The test I use on my own work
I apply this same test to everything I build. If a new model release would make one of my products unnecessary rather than better, I’ve built the wrong thing. That concept from Sam Altman I talked about earlier lives rent free in my mind.
And that’s the dividing line most people miss. The products that survive aren’t the ones that compensate for what AI can’t do yet. They’re the ones that organize what AI can do into something repeatable and connected to real work.
The AI getting smarter should be good news for the product, not an existential threat.
One more thing
There’s a version of this conversation that’s uncomfortable but worth having. The AI market right now has a lot of people selling confidence they haven’t earned. They jumped on the train because the technology is exciting and the demand is real, but they didn’t bring expertise or a system that produces measurable results. They brought a landing page.
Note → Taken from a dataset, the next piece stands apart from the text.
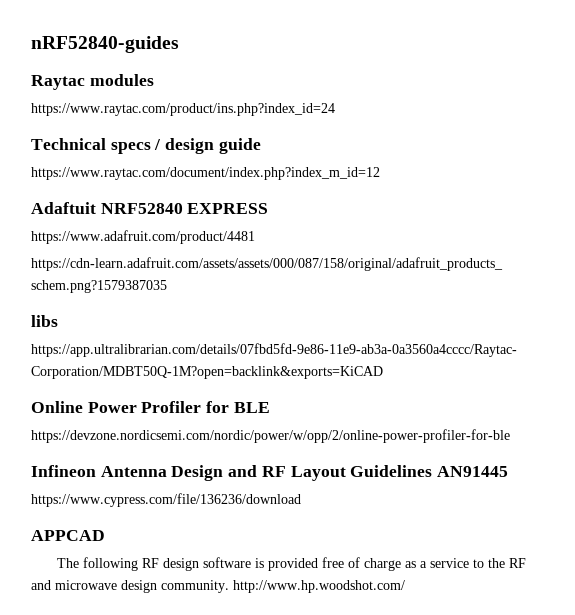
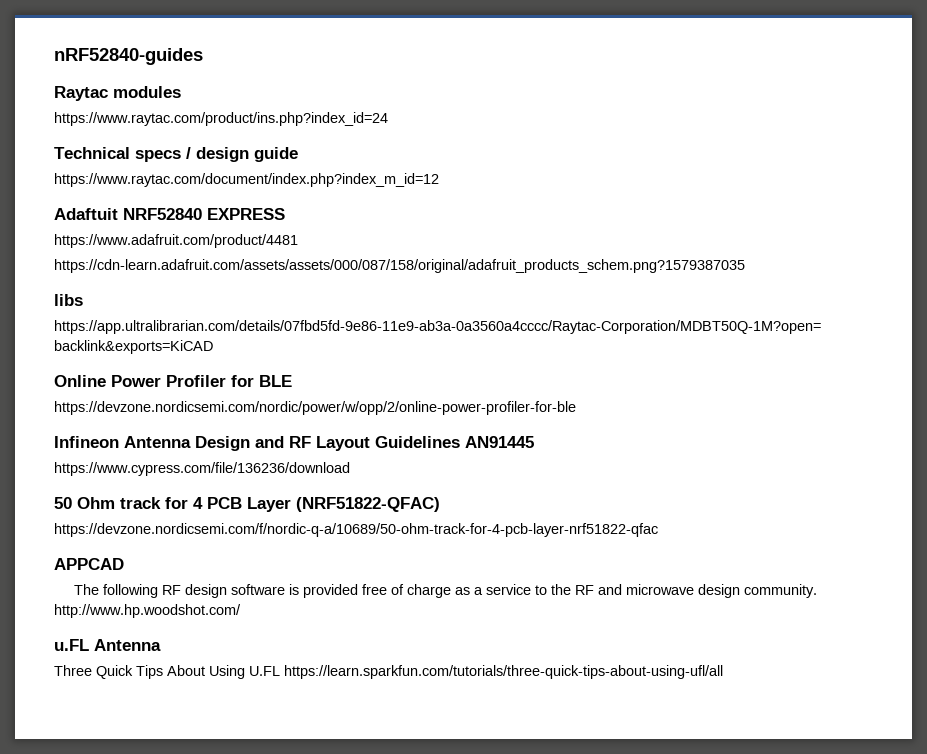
(301, 500) none -> [54,497,440,512] [54,523,658,537] // 50 Ohm track for 4 PCB Layer (NRF51822-QFAC) // https://devzone.nordicsemi.com/f/nordic-q-a/10689/50-ohm-track-for-4-pcb-layer-nrf51822-qfac
(405, 586) none -> [54,639,161,651] [54,665,723,679] // u.FL Antenna // Three Quick Tips About Using U.FL https://learn.sparkfun.com/tutorials/three-quick-tips-about-using-ufl/all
Some of them are well-intentioned. Some of them are not. Either way, when a buyer gets burned by one of these engagements, they often become skeptical of the entire category. That makes things harder for everyone doing serious work.
The best defense against that isn’t calling people out. It’s giving buyers better questions to ask. If more people walked into AI vendor conversations with “What does this do that I can’t already do with ChatGPT?” as their opening question, the market would sort itself out a lot faster.
That’s really all I wanted to say. Ask better questions. Expect honest answers. And if a vendor can’t explain what their product does beyond “it uses AI,” keep walking.